Saturday 9 May 2015

{ } YARA - The pattern matching swiss knife for malware researchers

This is a blog post about YARA, the pattern matching tool which allows malware researchers to identify and classify malware samples. It is a very interesting tool and fairly easy to get the hand of it. In a few lines of code you can create descriptions of malware families (or anything else you would like to describe) based on textual or binary patters. 

You can create simple rules or more complex ones, depending on what you trying to do. It supports wild-cards, case-insensitive strings, regular expressions, special operators and has a number of additional features to play with. 

YARA is also multi-platform! It can be run on Windows, Linux and Mac OS X. It can be used through its command-line interface or from your own Python scripts with the yara-python extension.

The following is an example of a YARA script that will be triggered (will return True) every time a file is found containing any of the three strings declared. 
You can find more about YARA here: http://plusvic.github.io/yara/

rule silent_banker : banker
{
    meta:
        description = "This is just an example"
        thread_level = 3
        in_the_wild = true

    strings:
        $a = {6A 40 68 00 30 00 00 6A 14 8D 91}
        $b = {8D 4D B0 2B C1 83 C0 27 99 6A 4E 59 F7 F9}
        $c = "UVODFRYSIHLNWPEJXQZAKCBGMT"

    condition:
        $a or $b or $c
}

I started working on the BSides London 2015 Blue YARA Challenge last week (link).
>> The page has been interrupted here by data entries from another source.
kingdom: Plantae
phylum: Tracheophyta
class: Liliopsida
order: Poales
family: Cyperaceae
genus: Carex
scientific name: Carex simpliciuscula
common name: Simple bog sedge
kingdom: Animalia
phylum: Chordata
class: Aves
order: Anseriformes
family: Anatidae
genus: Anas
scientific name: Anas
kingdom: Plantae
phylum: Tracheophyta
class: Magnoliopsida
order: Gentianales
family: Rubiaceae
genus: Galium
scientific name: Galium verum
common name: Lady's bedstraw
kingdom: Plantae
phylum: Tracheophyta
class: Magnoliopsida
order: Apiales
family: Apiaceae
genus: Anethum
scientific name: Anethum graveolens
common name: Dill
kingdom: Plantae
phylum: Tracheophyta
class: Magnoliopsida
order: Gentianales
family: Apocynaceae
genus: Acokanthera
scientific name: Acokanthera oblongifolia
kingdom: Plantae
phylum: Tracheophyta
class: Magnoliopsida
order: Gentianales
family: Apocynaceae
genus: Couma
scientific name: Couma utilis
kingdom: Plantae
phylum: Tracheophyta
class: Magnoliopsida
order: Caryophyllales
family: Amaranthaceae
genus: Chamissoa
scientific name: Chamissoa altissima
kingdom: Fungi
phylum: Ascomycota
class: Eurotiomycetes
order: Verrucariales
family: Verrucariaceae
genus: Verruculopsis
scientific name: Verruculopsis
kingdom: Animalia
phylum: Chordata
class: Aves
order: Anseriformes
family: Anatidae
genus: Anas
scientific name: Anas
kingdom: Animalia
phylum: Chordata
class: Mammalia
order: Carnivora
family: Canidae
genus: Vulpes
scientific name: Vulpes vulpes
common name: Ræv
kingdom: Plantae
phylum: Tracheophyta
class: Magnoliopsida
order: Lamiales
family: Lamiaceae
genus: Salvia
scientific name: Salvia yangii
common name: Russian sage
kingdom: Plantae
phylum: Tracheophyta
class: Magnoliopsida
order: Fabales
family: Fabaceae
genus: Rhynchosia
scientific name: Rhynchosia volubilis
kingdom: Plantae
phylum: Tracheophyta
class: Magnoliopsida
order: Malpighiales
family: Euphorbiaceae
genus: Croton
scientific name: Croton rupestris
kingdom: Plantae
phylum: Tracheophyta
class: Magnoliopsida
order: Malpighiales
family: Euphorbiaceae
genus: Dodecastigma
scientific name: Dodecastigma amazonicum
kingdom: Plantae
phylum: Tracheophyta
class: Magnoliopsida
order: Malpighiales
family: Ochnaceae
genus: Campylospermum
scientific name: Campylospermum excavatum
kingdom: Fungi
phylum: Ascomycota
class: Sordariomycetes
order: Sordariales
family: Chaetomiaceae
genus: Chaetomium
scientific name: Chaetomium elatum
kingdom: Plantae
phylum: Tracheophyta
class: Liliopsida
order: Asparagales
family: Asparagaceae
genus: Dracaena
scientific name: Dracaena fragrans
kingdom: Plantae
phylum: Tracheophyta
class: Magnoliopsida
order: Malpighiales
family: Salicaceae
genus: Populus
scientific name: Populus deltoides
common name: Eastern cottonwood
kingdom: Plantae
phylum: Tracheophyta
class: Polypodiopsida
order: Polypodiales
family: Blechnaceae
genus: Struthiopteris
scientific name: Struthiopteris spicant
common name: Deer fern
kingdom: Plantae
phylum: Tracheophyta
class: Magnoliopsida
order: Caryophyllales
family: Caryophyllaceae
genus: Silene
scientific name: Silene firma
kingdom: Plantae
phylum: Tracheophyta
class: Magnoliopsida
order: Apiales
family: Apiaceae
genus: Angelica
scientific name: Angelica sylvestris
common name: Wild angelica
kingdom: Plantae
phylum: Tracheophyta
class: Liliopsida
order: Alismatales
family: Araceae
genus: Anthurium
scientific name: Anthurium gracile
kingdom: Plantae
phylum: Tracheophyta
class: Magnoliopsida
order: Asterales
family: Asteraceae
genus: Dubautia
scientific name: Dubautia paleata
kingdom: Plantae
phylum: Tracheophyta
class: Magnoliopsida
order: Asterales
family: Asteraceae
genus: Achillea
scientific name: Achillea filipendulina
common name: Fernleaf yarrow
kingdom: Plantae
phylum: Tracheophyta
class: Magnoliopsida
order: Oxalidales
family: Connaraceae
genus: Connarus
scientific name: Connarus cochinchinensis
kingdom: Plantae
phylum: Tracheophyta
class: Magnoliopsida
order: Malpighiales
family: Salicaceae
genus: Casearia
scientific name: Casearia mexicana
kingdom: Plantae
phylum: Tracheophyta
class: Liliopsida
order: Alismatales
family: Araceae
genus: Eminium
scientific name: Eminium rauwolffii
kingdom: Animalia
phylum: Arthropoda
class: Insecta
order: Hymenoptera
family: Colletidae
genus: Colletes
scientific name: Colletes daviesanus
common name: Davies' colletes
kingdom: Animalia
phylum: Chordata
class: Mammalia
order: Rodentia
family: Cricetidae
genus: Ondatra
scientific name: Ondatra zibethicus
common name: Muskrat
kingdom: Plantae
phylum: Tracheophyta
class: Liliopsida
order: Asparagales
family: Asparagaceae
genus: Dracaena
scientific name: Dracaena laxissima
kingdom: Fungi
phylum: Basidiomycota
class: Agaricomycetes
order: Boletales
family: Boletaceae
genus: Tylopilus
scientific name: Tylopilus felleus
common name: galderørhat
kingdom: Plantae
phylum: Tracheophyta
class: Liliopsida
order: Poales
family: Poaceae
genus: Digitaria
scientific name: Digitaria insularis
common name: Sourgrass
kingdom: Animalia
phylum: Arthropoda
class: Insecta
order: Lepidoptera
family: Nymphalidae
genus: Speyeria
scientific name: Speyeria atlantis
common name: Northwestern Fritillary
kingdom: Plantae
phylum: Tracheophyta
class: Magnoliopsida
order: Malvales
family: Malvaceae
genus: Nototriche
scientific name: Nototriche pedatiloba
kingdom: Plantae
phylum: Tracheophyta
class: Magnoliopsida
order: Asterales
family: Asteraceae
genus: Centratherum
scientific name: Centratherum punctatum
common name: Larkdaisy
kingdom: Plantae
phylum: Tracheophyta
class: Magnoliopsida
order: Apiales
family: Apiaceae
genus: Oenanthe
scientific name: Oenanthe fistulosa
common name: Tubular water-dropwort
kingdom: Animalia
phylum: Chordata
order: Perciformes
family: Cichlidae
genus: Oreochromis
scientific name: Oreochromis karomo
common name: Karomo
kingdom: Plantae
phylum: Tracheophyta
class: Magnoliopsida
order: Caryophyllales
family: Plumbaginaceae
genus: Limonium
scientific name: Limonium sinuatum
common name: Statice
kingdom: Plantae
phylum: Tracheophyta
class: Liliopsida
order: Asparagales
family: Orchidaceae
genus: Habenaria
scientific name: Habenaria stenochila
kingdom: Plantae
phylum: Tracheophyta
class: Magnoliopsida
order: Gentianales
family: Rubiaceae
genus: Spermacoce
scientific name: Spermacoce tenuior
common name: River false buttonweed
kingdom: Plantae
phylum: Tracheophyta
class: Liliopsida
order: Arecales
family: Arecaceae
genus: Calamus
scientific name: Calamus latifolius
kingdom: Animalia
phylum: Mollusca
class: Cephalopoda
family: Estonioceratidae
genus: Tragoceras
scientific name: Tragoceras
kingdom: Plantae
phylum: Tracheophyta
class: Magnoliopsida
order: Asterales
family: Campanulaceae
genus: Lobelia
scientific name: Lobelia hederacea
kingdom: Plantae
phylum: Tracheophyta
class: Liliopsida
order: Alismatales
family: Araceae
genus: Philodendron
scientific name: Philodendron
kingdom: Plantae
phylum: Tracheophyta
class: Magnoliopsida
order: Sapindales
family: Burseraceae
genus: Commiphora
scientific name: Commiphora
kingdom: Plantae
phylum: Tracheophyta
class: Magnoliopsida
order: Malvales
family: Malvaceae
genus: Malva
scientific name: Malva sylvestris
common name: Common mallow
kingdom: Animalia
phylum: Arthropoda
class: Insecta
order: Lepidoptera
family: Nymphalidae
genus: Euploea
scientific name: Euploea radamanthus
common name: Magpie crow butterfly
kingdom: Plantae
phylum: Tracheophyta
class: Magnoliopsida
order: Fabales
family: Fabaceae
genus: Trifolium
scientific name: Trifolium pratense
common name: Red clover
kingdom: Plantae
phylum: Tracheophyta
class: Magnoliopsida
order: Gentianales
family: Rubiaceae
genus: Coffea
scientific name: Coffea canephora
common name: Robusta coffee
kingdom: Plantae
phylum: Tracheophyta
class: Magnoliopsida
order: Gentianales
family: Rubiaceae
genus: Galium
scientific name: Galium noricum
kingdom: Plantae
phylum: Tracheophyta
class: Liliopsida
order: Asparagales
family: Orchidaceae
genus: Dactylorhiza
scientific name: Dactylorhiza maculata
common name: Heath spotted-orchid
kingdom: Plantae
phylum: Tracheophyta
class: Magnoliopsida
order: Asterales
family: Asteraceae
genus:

I really enjoyed the challenge and I highly recommend to everyone to give it a try. This is the Blue YARA rule given for the challenge (link):

rule challenge
{
    strings:
        $a = /<..L...5>/
        $b = "B"
        $c = { 31 }
    condition:
        @a == @b - 1 and uint8(@a + 2) == 0x53 and uint16(@a + 4) == 0x3032 and @b + 5 == @c
}

..and this is the description of what you need to do (link):

All you have to do is find a sequence of bytes that triggers the YARA rule.
Your answer is the sequence of bytes that triggers the rule. If more people find sequence of bytes triggering the rule, then the solutions with the byte sequence with the highest entropy and smallest size win the challenge.

If you do find the sequence of the bytes that trigger the Blue YARA rule and run that sequence through YARA, you will get something similar to the following output. 

I am not going to say anything more about this as you need to do the challenge yourselves. I can only point you to the documentation of YARA where you can familiarise with YARA and participate in the challenge. 

Maybe you win the challenge, maybe you don't. Getting familiar with YARA and understand how it works will make you a winner anyway. I hope you enjoy playing around with YARA.